Havini thinks as an artist; her father, meanwhile, lived as a political leader and activist. Moses Havini was chief of the Nakas clan who held positions in Parliament and strongly advocated for Bougainville’s independence from Papua New Guinea. Her Australian-born mother, Marilyn Havini, was an artist who designed the Bougainville flag. “Both my parents have a strong belief of social justice,” recalls Havini, who happens to be their youngest child. As her parents’ political efforts landed them in a perilous position, the family relocated to Australia in 1990.
There are no art galleries where Havini’s clan is from. Her mobility—the relative freedom of movement afforded by contemporary art and its global institutions—allows her to bring in materials that prompt discussions among her community.

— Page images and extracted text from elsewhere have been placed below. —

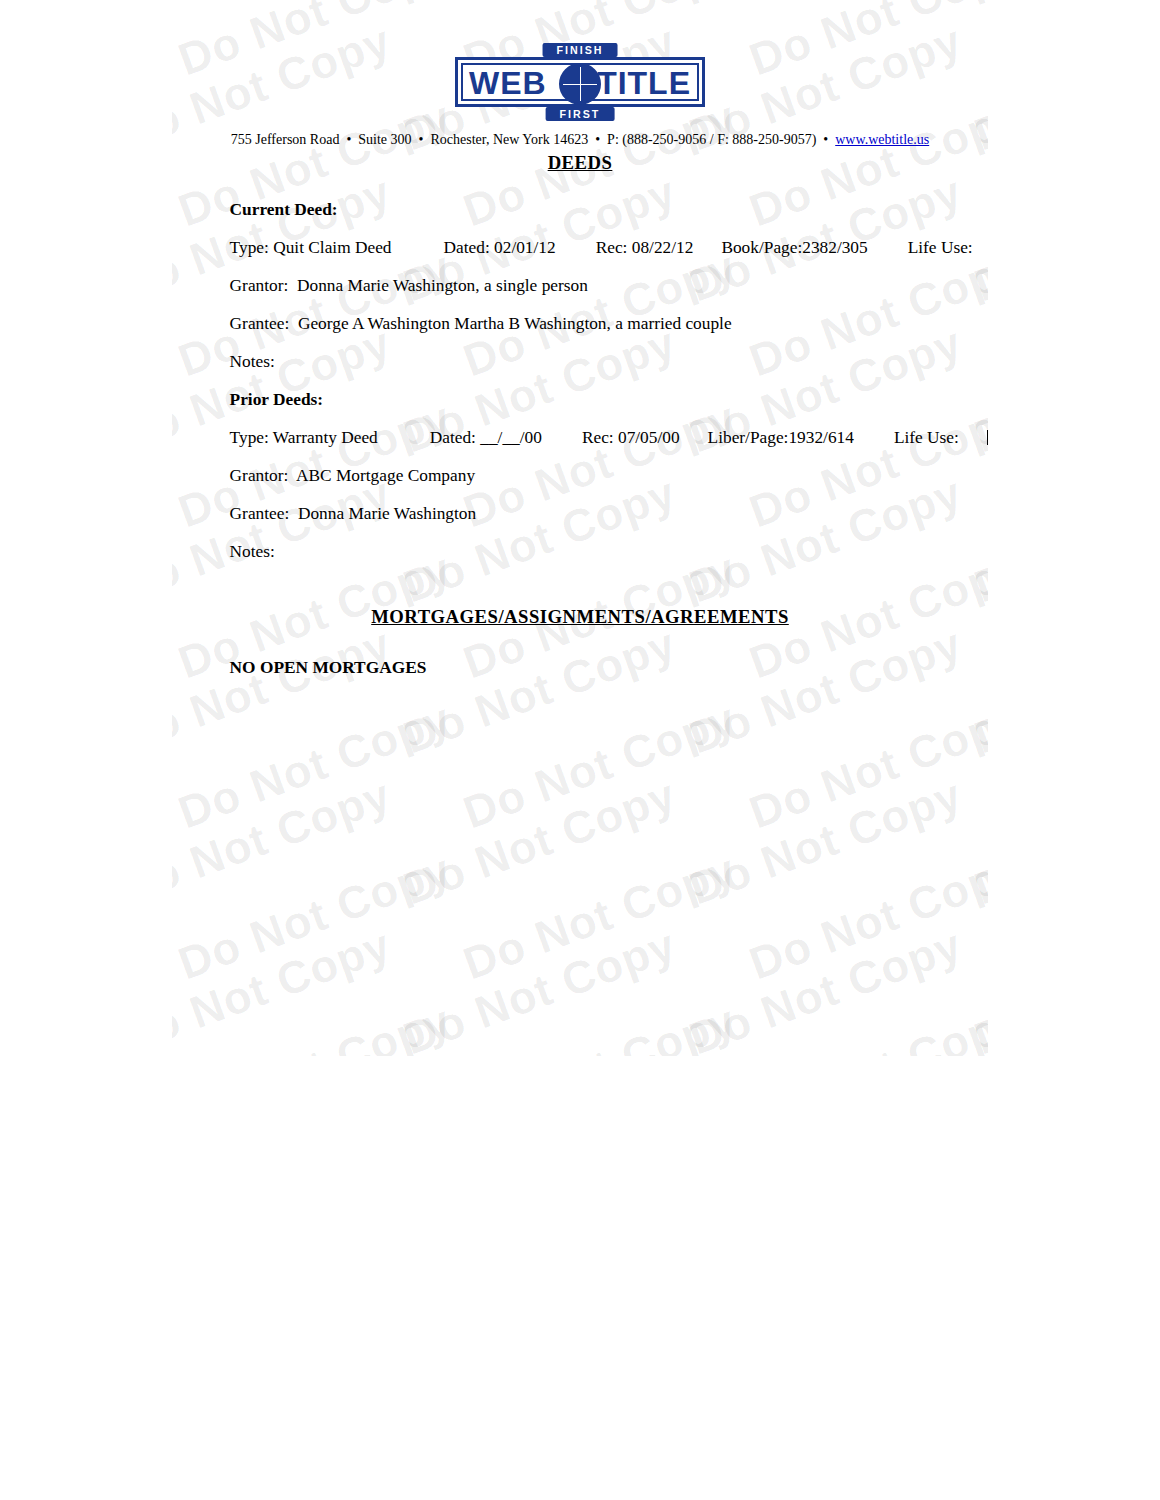Do Not Copy Do Not Copy Do Not Copy Do Not Copy
Do Not Copy Do Not Copy Do Not Copy Do Not Copy
Do Not Copy Do Not Copy Do Not Copy Do Not Copy
Do Not Copy Do Not Copy Do Not Copy Do Not Copy
Do Not Copy Do Not Copy Do Not Copy Do Not Copy
Do Not Copy Do Not Copy Do Not Copy Do Not Copy
Do Not Copy Do Not Copy Do Not Copy Do Not Copy
Do Not Copy Do Not Copy Do Not Copy Do Not Copy
Do Not Copy Do Not Copy Do Not Copy Do Not Copy
Do Not Copy Do Not Copy Do Not Copy Do Not Copy
Do Not Copy Do Not Copy Do Not Copy Do Not Copy
Do Not Copy Do Not Copy Do Not Copy Do Not Copy
Do Not Copy Do Not Copy Do Not Copy Do Not Copy
Do Not Copy Do Not Copy Do Not Copy Do Not Copy
Do Not Copy Do Not Copy Do Not Copy Do Not Copy
Do Not Copy Do Not Copy Do Not Copy Do Not Copy
FINISH
WEB
TITLE
FIRST
755 Jefferson Road • Suite 300 • Rochester, New York 14623 • P: (888-250-9056 / F: 888-250-9057) • www.webtitle.us
DEEDS
Current Deed:
Type: Quit Claim Deed Dated: 02/01/12 Rec: 08/22/12 Book/Page:2382/305 Life Use: Y/ N
Grantor: Donna Marie Washington, a single person
Grantee: George A Washington Martha B Washington, a married couple
Notes:
Prior Deeds:
Type: Warranty Deed Dated: __/__/00 Rec: 07/05/00 Liber/Page:1932/614 Life Use: Y/ N
Grantor: ABC Mortgage Company
Grantee: Donna Marie Washington
Notes:
MORTGAGES/ASSIGNMENTS/AGREEMENTS
NO OPEN MORTGAGES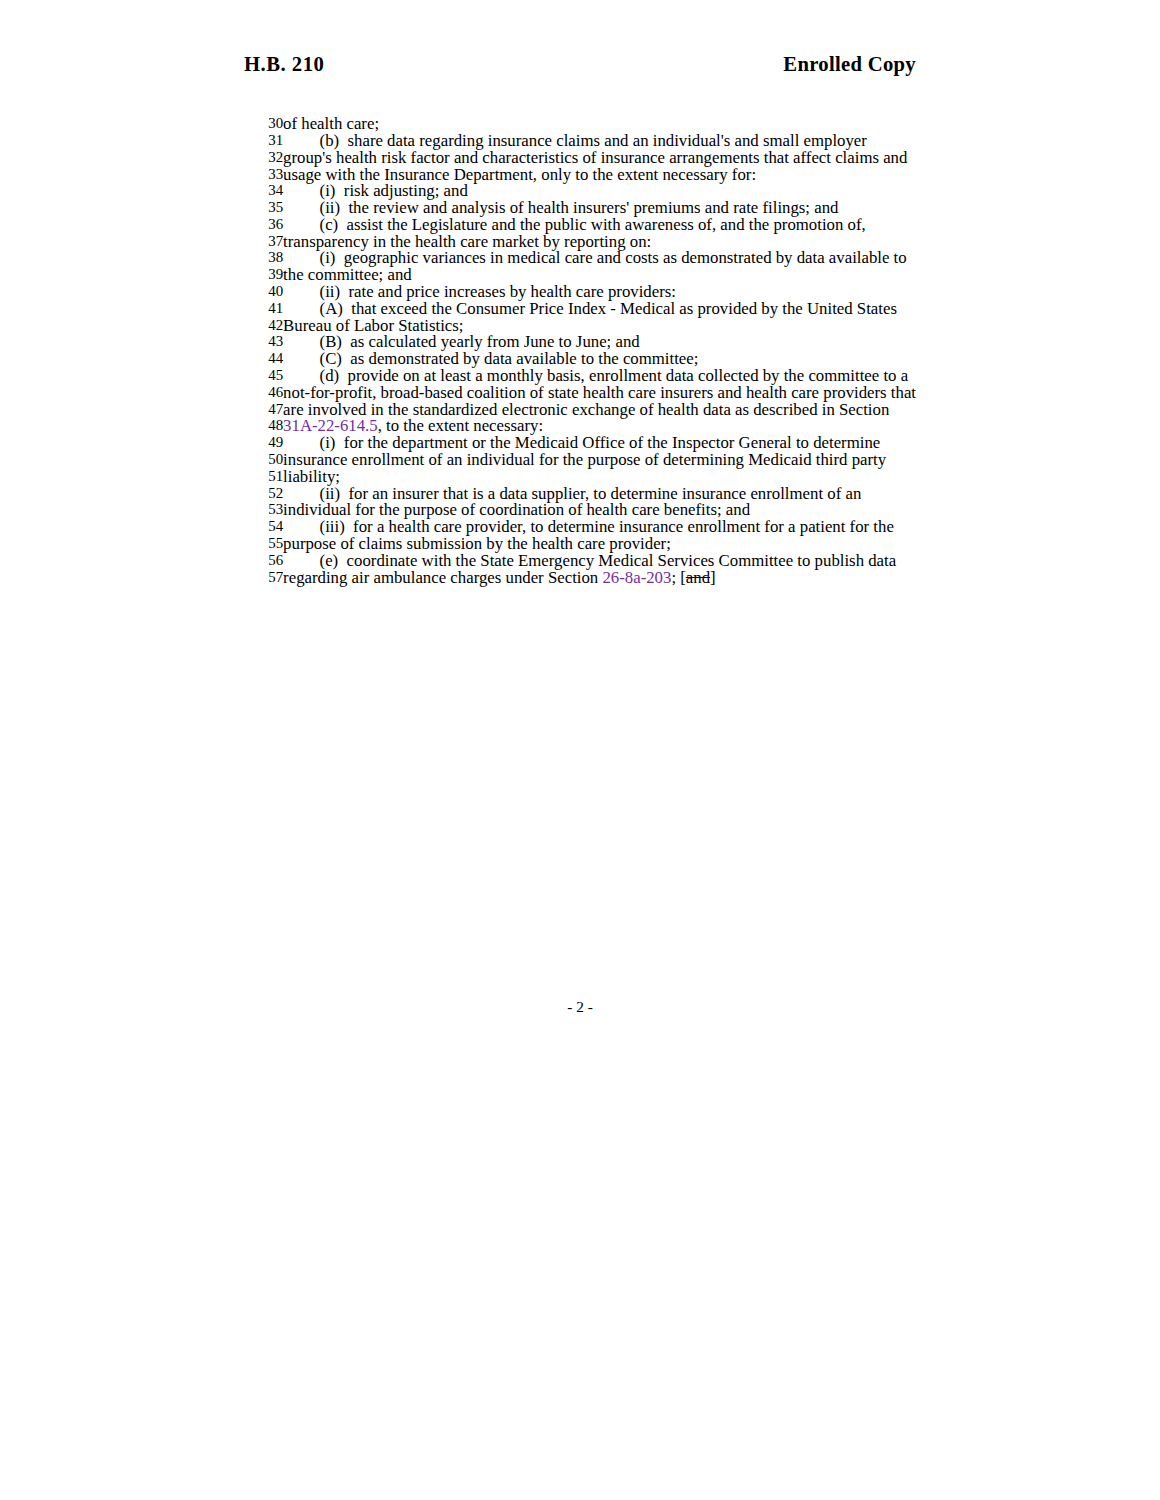H.B. 210 Enrolled Copy
| 30 | of health care; |
| 31 | (b) share data regarding insurance claims and an individual's and small employer |
| 32 | group's health risk factor and characteristics of insurance arrangements that affect claims and |
| 33 | usage with the Insurance Department, only to the extent necessary for: |
| 34 | (i) risk adjusting; and |
| 35 | (ii) the review and analysis of health insurers' premiums and rate filings; and |
| 36 | (c) assist the Legislature and the public with awareness of, and the promotion of, |
| 37 | transparency in the health care market by reporting on: |
| 38 | (i) geographic variances in medical care and costs as demonstrated by data available to |
| 39 | the committee; and |
| 40 | (ii) rate and price increases by health care providers: |
| 41 | (A) that exceed the Consumer Price Index - Medical as provided by the United States |
| 42 | Bureau of Labor Statistics; |
| 43 | (B) as calculated yearly from June to June; and |
| 44 | (C) as demonstrated by data available to the committee; |
| 45 | (d) provide on at least a monthly basis, enrollment data collected by the committee to a |
| 46 | not-for-profit, broad-based coalition of state health care insurers and health care providers that |
| 47 | are involved in the standardized electronic exchange of health data as described in Section |
| 48 | 31A-22-614.5 , to the extent necessary: |
| 49 | (i) for the department or the Medicaid Office of the Inspector General to determine |
| 50 | insurance enrollment of an individual for the purpose of determining Medicaid third party |
| 51 | liability; |
| 52 | (ii) for an insurer that is a data supplier, to determine insurance enrollment of an |
| 53 | individual for the purpose of coordination of health care benefits; and |
| 54 | (iii) for a health care provider, to determine insurance enrollment for a patient for the |
| 55 | purpose of claims submission by the health care provider; |
| 56 | (e) coordinate with the State Emergency Medical Services Committee to publish data |
| 57 | regarding air ambulance charges under Section 26-8a-203 ; [ and ] |
- 2 -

Once, for a project called “Habitat,” Havini gained access to the National Film and Sound Archives of Australia, where she unearthed a pro-mining propaganda film and footage of Australian presence in Bougainville. She brought back the archives to her hometown and initiated several screenings and conversations in the village.
The sharing of thought and resource, the collaboration between sisters, cousins, aunts, and uncles is an integral part of Havini’s practice, and it seems to share in this larger desire of resisting the one-way, extractive urges of ethnography. Some of her strongest works emerge from community involvement and ancestral knowledge. It is a communal imagination: “I also belong to a strong cultural group and many of the ideas that I am curious about involve more than myself; historical issues like, for example, the man-made events that have shaped our natural environment and changed the way we live,” says Havini.
“Dengung Hyena” is an entry point into this evolving body of work. As she shows more projects in Manila, it’s interesting to see how Havini’s world will resonate on these shores, with the Philippines’ own history of vanishing traditions, contested seas, and the loss of land.
“I would say that choosing this path of being an artist has brought me closer to my cultural roots and my ancestral land,” says Havini. Where circumstances led to their family’s flight from Bougainville, the artist always finds a way of returning.
* * *
Taloi Havini’s “Dengung Hyena” will be showing at ArtFairPH/Projects space, Feb. 16-18.